> _EXERCISE PROMPT_:
Your answer should be every line of the entries that has the string "flex" in it.

Start of DATA EXTRACT

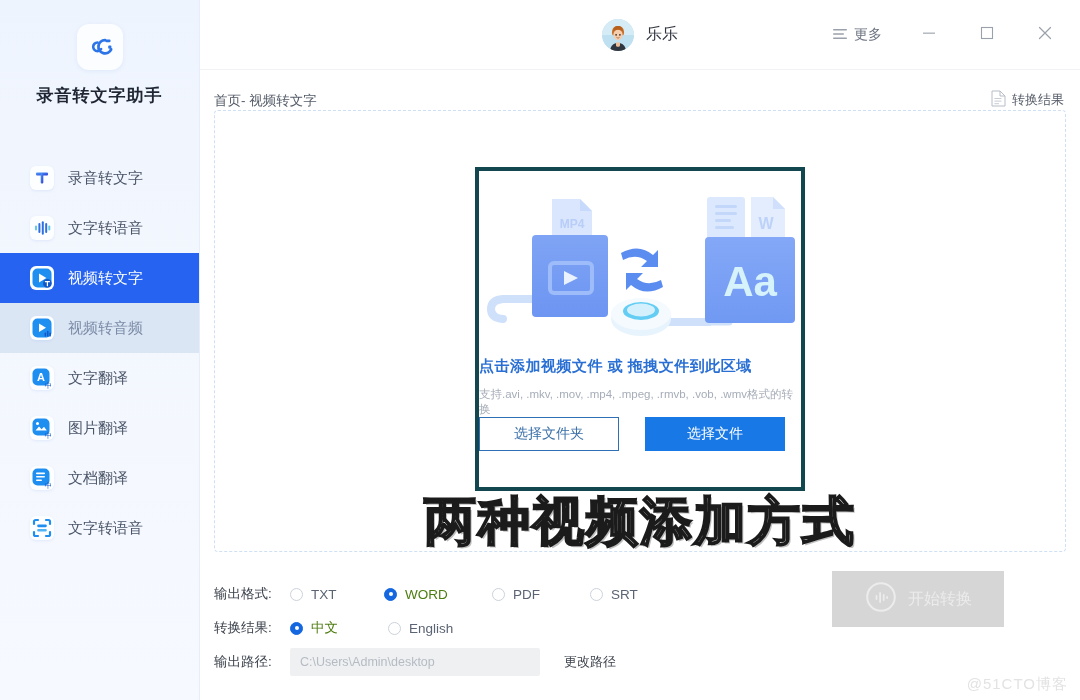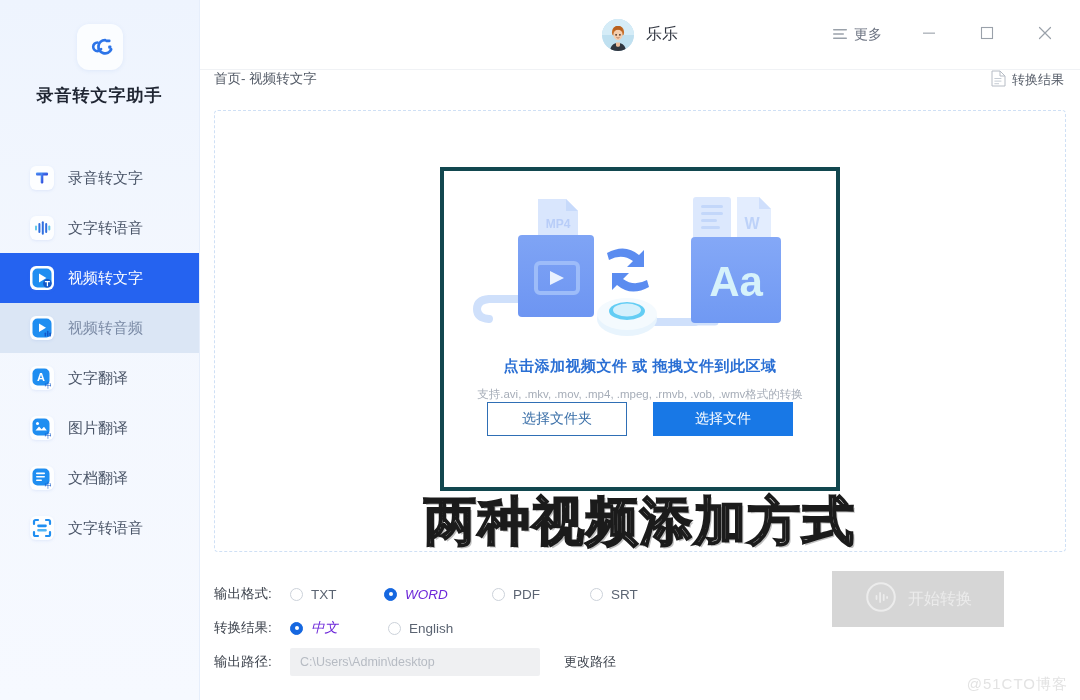--- a/index.html
+++ b/index.html
@@ -137,7 +137,7 @@
     height: 40px;
     flex: 0 0 40px;
     display: flex;
-    align-items: flex-start;
+    align-items: flex-end;
     padding: 0 16px 0 14px;
     justify-content: space-between;
   }

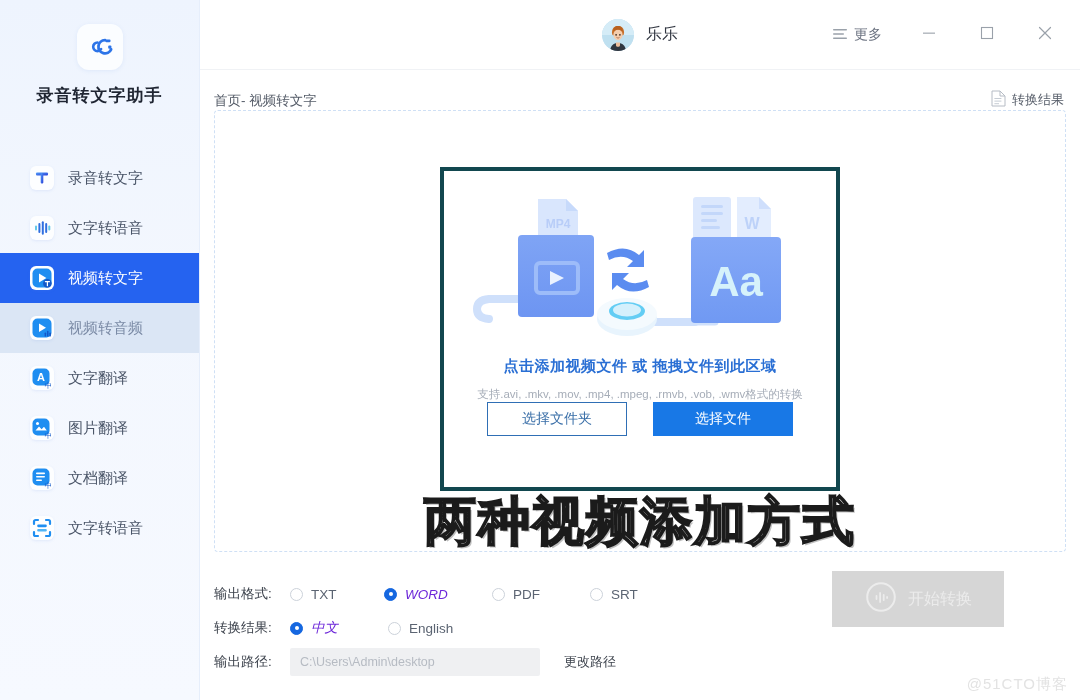--- a/index.html
+++ b/index.html
@@ -170,12 +170,12 @@
     left: 50%;
     transform: translateX(-50%);
     top: 56px;
-    width: 400px; height: 324px;
+    width: 330px; height: 324px;
     border: 4px solid #12474f;
     background: #ffffff;
     display: flex;
     flex-direction: column;
-    align-items: center;
+    align-items: flex-start;
   }
   .illus {
     margin-top: 20px;

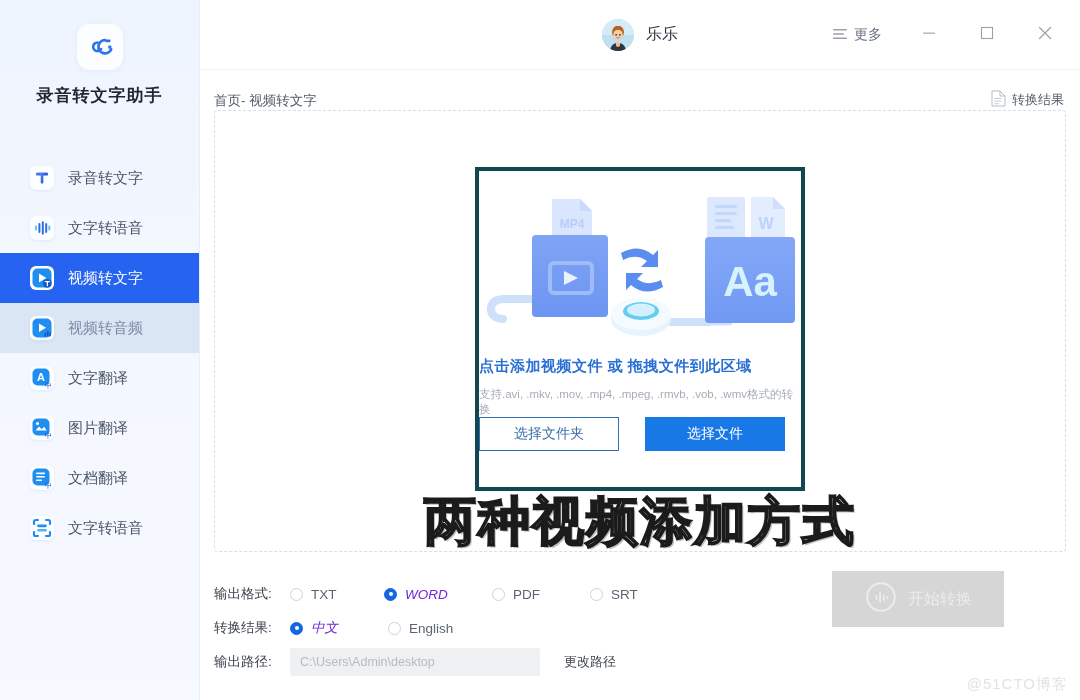--- a/index.html
+++ b/index.html
@@ -282,7 +282,7 @@
     font-size: 13.5px;
     color: #5b6472;
   }
-  .radio.on .rlabel { color: #6d28d9; font-style: italic; }
+  .radio.on .rlabel { color: #4d7c0f; }
 
   .path-input {
     width: 250px; height: 28px;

End of DATA EXTRACT

> _TASK OUTPUT_:
     flex: 0 0 40px;
     display: flex;
-    align-items: flex-start;
+    align-items: flex-end;
     display: flex;
     flex-direction: column;
+    align-items: flex-start;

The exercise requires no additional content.